- _TEXTO SELECCIONADO_
Hace unos días, charlando con un joven y brillante ejecutivo, le pregunté por las características mínimas que debía tener una región para que la multinacional donde trabaja se plantease abrir un nuevo centro productivo. Su respuesta: un aeropuerto, una buena red de comunicaciones (físicas y digitales), un sistema legal que funcione, así como una universidad que garantice un número anual de graduados, sobre todo en ingenierías.

La enseñanza superior ha vivido muchas transformaciones, aunque su esencia y estructura básica ha sobrevivido. Incluso cuando Francisco de Vitoria, a mediados del siglo XVI, comenzó la revolucionaria práctica de dictar en sus clases de la Universidad de Salamanca. El padre del Derecho Internacional permitía que los alumnos copiaran su conferencia, palabra por palabra. El obispo de Ciudad Rodrigo llegó a acusar tanta modernidad de «estragar a los discípulos sus entendimientos» pues perjudicaba la memoria de los estudiantes que hasta entonces leían y repetían el texto de un libro: «lectio, disputatio y repetitio». El mismo sistema con que aprendían los párvulos hasta hace medio siglo la tabla de multiplicar.

En España, consideramos la educación como un tipo de bien público que beneficia a toda la sociedad. También hablamos de la universidad de masas por su gran expansión. Hasta la Segunda Guerra Mundial había 500 universidades en el planeta. Hoy, son unas 10.000, de las cuales 83 son españolas: 50 de titularidad pública y 33 privadas. Apreciémoslas en lo que valen, que es mucho.

- _ENUNCIADO_
Reproduce sin cambios el fragmento del texto sobre la universidad que va desde «La enseñanza superior» hasta «tabla de multiplicar.».

- _DATOS PROPORCIONADOS_
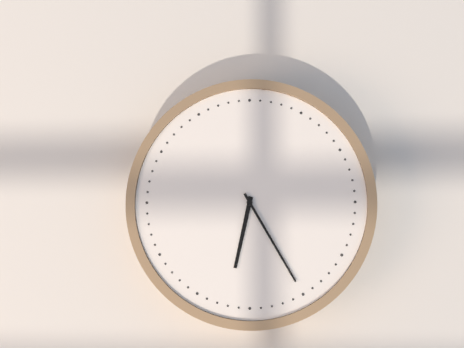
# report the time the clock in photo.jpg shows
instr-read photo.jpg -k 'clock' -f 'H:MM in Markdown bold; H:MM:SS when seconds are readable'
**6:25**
...
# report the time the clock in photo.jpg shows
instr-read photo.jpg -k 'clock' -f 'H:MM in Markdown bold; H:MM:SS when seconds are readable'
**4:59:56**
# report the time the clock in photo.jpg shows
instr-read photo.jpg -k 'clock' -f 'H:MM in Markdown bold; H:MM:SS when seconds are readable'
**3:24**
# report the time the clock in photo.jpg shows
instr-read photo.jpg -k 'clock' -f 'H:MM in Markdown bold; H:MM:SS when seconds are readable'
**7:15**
---
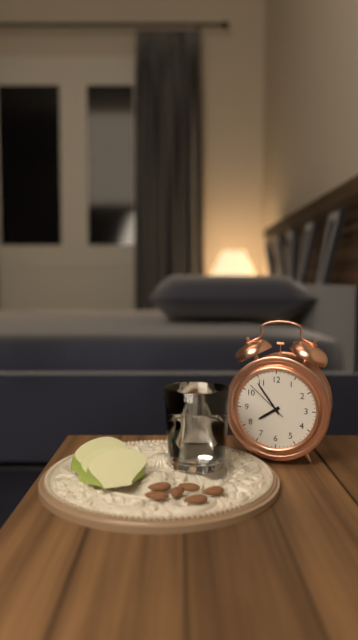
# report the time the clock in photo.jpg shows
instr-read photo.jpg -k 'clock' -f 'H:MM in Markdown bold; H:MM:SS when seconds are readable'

- _RESULTADO DEL EJERCICIO_
La enseñanza superior ha vivido muchas transformaciones, aunque su esencia y estructura básica ha sobrevivido. Incluso cuando Francisco de Vitoria, a mediados del siglo XVI, comenzó la revolucionaria práctica de dictar en sus clases de la Universidad de Salamanca. El padre del Derecho Internacional permitía que los alumnos copiaran su conferencia, palabra por palabra. El obispo de Ciudad Rodrigo llegó a acusar tanta modernidad de «estragar a los discípulos sus entendimientos» pues perjudicaba la memoria de los estudiantes que hasta entonces leían y repetían el texto de un libro: «lectio, disputatio y repetitio». El mismo sistema con que aprendían los párvulos hasta hace medio siglo la tabla de multiplicar.